= Goal of the exercise =
Ignore the pictures in the data below and set down exactly the lines from its first line through the line containing "Westbrook, Wayne W.".
● ● ● ● ● ● ●
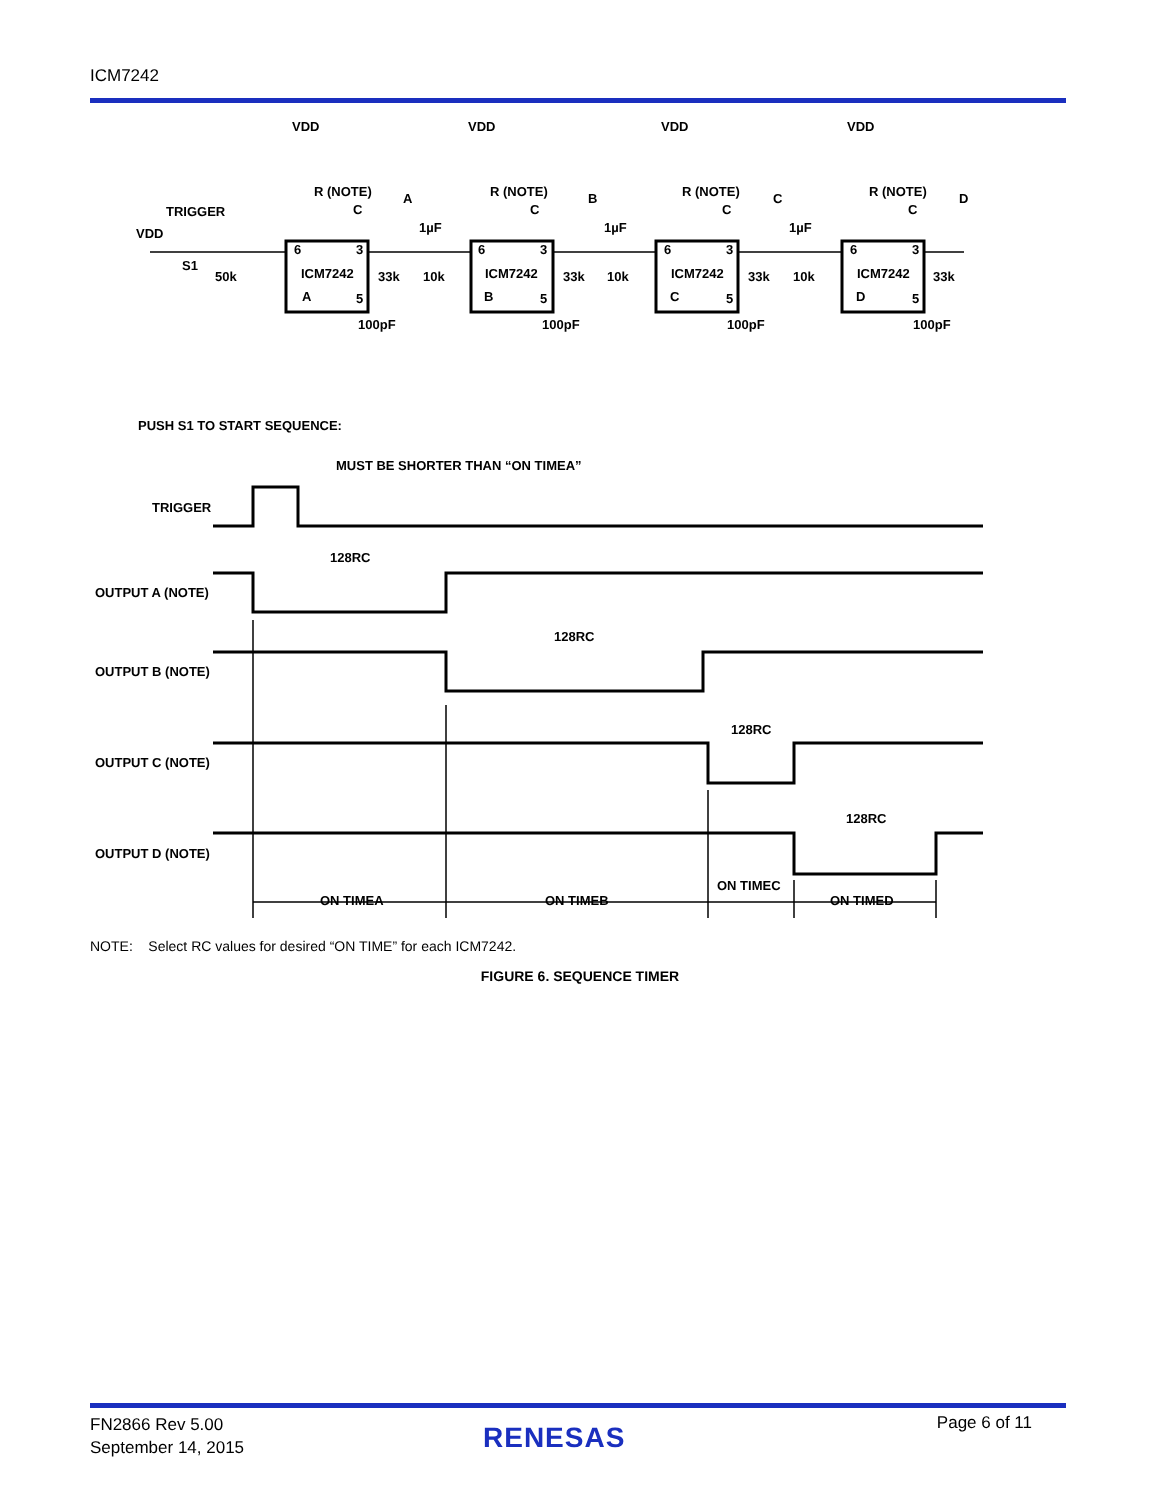ICM7242
VDD
VDD
VDD
VDD
R (NOTE)
R (NOTE)
R (NOTE)
R (NOTE)
C
C
C
C
A
B
C
D
TRIGGER
VDD
S1
50k
1µF
1µF
1µF
6
3
ICM7242
A
5
6
3
ICM7242
B
5
6
3
ICM7242
C
5
6
3
ICM7242
D
5
33k
10k
33k
10k
33k
10k
33k
100pF
100pF
100pF
100pF
PUSH S1 TO START SEQUENCE:
MUST BE SHORTER THAN “ON TIMEA”
TRIGGER
128RC
128RC
128RC
128RC
OUTPUT A (NOTE)
OUTPUT B (NOTE)
OUTPUT C (NOTE)
OUTPUT D (NOTE)
ON TIMEA
ON TIMEB
ON TIMEC
ON TIMED
NOTE: Select RC values for desired “ON TIME” for each ICM7242.
FIGURE 6. SEQUENCE TIMER
FN2866 Rev 5.00
September 14, 2015
RENESAS Page 6 of 11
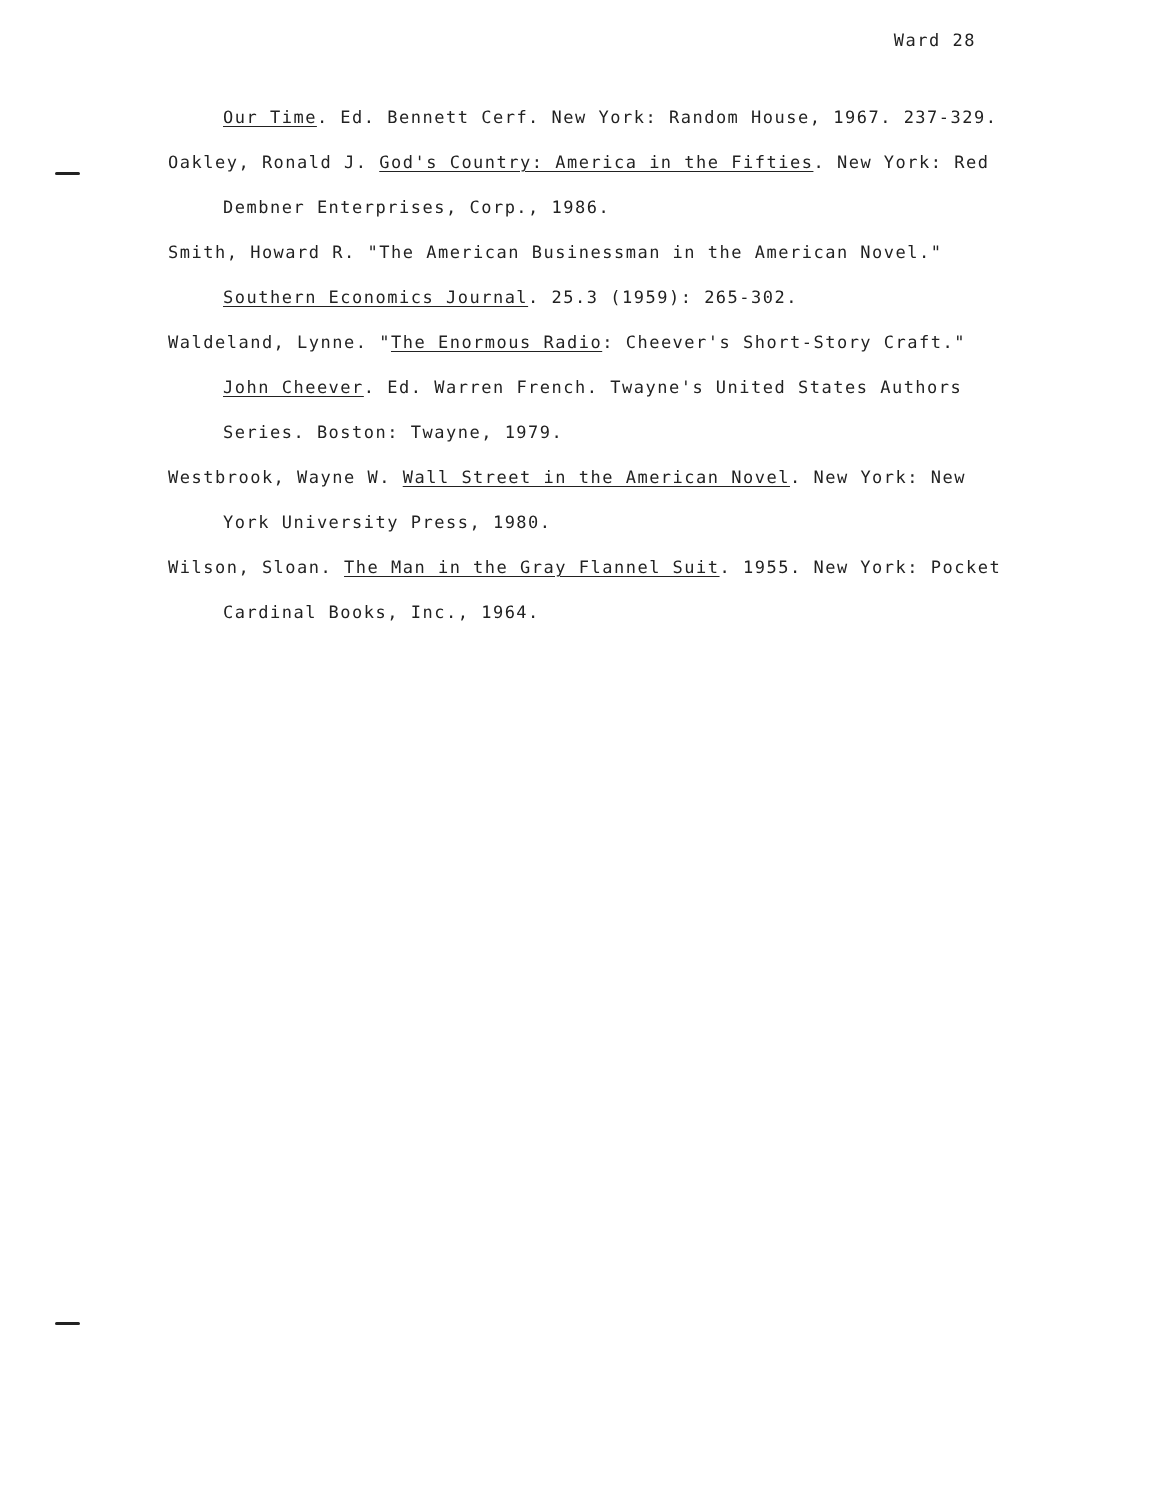Ward 28
Our Time. Ed. Bennett Cerf. New York: Random House, 1967. 237-329.
Oakley, Ronald J. God's Country: America in the Fifties. New York: Red Dembner Enterprises, Corp., 1986.
Smith, Howard R. "The American Businessman in the American Novel." Southern Economics Journal. 25.3 (1959): 265-302.
Waldeland, Lynne. "The Enormous Radio: Cheever's Short-Story Craft." John Cheever. Ed. Warren French. Twayne's United States Authors Series. Boston: Twayne, 1979.
Westbrook, Wayne W. Wall Street in the American Novel. New York: New York University Press, 1980.
Wilson, Sloan. The Man in the Gray Flannel Suit. 1955. New York: Pocket Cardinal Books, Inc., 1964.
● ● ● ● ● ● ●
= Result of the task =
ICM7242
VDD
VDD
VDD
VDD
R (NOTE)
R (NOTE)
R (NOTE)
R (NOTE)
C
C
C
C
A
B
C
D
TRIGGER
VDD
S1
50k
1µF
1µF
1µF
6
3
ICM7242
A
5
6
3
ICM7242
B
5
6
3
ICM7242
C
5
6
3
ICM7242
D
5
33k
10k
33k
10k
33k
10k
33k
100pF
100pF
100pF
100pF
PUSH S1 TO START SEQUENCE:
MUST BE SHORTER THAN “ON TIMEA”
TRIGGER
128RC
128RC
128RC
128RC
OUTPUT A (NOTE)
OUTPUT B (NOTE)
OUTPUT C (NOTE)
OUTPUT D (NOTE)
ON TIMEA
ON TIMEB
ON TIMEC
ON TIMED
NOTE: Select RC values for desired “ON TIME” for each ICM7242.
FIGURE 6. SEQUENCE TIMER
FN2866 Rev 5.00
September 14, 2015
RENESAS Page 6 of 11
Ward 28
Our Time. Ed. Bennett Cerf. New York: Random House, 1967. 237-329.
Oakley, Ronald J. God's Country: America in the Fifties. New York: Red Dembner Enterprises, Corp., 1986.
Smith, Howard R. "The American Businessman in the American Novel." Southern Economics Journal. 25.3 (1959): 265-302.
Waldeland, Lynne. "The Enormous Radio: Cheever's Short-Story Craft." John Cheever. Ed. Warren French. Twayne's United States Authors Series. Boston: Twayne, 1979.
Westbrook, Wayne W. Wall Street in the American Novel. New York: New York University Press, 1980.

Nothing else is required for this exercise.